Carey acknowledged that the returning of a positive test for coronavirus for one of McLaren’s team members, precipitating that team’s withdrawal from the round, was a pivotal moment.
However, he cited broader developments globally and in Australia as being just as significant factors, if not more so.
“I think there were an accumulation of facts that led to the decision,” said Carey.
“Certainly, the infection from the McLaren individual was one, but really the situation has continued to change rapidly.
“You go back and look four days ago; you had very different situations around the world, whether in Europe or the US, or various events, and so it is an evolving situation. All those facts are part of what we deal with.
“There obviously were other individuals being tested here, so clearly the situation here was very different than it was Sunday when you had an event with close to 100,000 people (Women’s Twenty20 World Cup Final) here on the ground.
“We’re a sport travelling around the world that really started moving everything here last weekend, so there is a lead time to what we do.
“In hindsight, obviously it looks different, but when things were changing as rapidly as they were, I think we were dealing with it in real time.”
There remain unconfirmed reports that multiple drivers including Sebastian Vettel and Kimi Raikkonen flew out of the country in the early hours of Friday morning.
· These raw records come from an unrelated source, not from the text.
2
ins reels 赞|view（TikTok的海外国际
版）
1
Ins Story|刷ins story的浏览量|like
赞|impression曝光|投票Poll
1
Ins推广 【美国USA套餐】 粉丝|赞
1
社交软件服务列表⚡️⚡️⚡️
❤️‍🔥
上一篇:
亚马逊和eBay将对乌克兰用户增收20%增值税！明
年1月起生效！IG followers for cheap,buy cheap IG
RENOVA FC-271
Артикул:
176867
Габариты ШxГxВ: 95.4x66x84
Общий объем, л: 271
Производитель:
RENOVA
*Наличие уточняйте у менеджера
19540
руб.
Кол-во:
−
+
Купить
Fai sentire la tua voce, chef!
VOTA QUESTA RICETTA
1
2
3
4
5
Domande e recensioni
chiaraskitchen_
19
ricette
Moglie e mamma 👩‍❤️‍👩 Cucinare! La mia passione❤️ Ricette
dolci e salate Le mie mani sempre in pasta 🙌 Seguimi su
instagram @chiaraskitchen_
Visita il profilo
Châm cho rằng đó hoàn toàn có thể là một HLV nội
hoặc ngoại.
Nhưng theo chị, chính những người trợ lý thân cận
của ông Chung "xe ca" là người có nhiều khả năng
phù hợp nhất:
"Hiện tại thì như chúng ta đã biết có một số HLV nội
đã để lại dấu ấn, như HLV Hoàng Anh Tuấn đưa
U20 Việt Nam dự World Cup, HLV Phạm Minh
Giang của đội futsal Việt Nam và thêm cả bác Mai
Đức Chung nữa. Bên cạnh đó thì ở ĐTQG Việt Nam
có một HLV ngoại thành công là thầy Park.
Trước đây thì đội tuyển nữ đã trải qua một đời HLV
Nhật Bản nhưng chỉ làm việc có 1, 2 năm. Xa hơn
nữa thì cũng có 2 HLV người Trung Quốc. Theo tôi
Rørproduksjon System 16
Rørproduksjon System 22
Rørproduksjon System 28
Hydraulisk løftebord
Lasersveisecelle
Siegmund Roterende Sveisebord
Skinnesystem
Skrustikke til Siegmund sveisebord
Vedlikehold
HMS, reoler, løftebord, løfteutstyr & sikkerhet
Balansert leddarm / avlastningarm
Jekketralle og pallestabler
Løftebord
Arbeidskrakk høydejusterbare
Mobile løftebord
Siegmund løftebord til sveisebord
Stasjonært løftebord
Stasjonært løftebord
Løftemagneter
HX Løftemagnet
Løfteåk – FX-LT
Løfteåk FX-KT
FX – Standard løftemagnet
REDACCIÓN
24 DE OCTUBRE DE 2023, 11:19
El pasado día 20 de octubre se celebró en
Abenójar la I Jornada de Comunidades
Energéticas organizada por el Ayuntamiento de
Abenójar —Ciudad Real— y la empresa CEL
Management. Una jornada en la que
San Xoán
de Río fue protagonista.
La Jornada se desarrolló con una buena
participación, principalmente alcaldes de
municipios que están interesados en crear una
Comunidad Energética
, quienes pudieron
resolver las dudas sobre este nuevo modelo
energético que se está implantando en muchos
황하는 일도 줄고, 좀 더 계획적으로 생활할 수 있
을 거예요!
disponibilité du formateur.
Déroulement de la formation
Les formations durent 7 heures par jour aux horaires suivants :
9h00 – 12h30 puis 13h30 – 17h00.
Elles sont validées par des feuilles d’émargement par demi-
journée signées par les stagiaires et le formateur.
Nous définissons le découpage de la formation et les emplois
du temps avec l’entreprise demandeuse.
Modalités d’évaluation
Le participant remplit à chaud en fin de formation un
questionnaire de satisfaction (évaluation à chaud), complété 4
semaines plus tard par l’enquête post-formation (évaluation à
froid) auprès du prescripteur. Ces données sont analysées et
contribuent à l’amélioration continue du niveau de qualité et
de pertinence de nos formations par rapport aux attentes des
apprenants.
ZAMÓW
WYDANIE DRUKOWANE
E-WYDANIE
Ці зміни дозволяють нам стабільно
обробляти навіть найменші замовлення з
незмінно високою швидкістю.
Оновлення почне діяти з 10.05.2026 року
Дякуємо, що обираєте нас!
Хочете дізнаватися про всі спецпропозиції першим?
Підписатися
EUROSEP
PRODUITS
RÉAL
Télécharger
AGPC Chairman Paul Little claimed to not be aware of those departures and said that they were not a factor in the decision, but did refer specifically to the McLaren crew member’s diagnosis.
“We certainly weren’t aware of anyone leaving,” stated Little.
“If that was the case, we didn’t know about it.
“Look, I think it was the McLaren test coming back as a positive test was obviously something that needed to be addressed medically.
“The medical people met overnight in relation to that, who that individual had contact with.
“Obviously, the impact on the McLaren team was going to be very significant there too, and there were some other events, medically, evolving around the world that, I think, led to the decision for the medical officer to change his view about being able to run an event today versus not being able to run an event today.
“It was pretty clear-cut and all the way through this, we haven’t questioned the input from that critical source for us.”
Carey also alluded to disagreement among some parties during overnight discussions about whether or not to proceed with the Australian Grand Prix, but said that it was a joint decision in the end.
“In terms of the decision, we spent the last evening really getting input from everybody,” he explained, although it is believed Ross Brawn, F1’s Managing Director of Motorsport, was involved in those discussions and not Carey, who was in transit from Vietnam.
“It was a joint decision; the FIA, our Australian partners, ourselves, certainly input from the teams.
“As would be expected, there are a range of views; we’re dealing with things (in) real time, in a very difficult, challenging situation.
“Were there differing views and differing opinions? Yes, and I think that’s what everybody tried to wrestle through, but I think we got to the right place and we all agree we made the right decision.”
Since Carey spoke, the Bahrain and Vietnam races have also been postponed, a status already applying to the Chinese Grand Prix, meaning May’s Dutch Grand Prix is provisionally the first round of the season.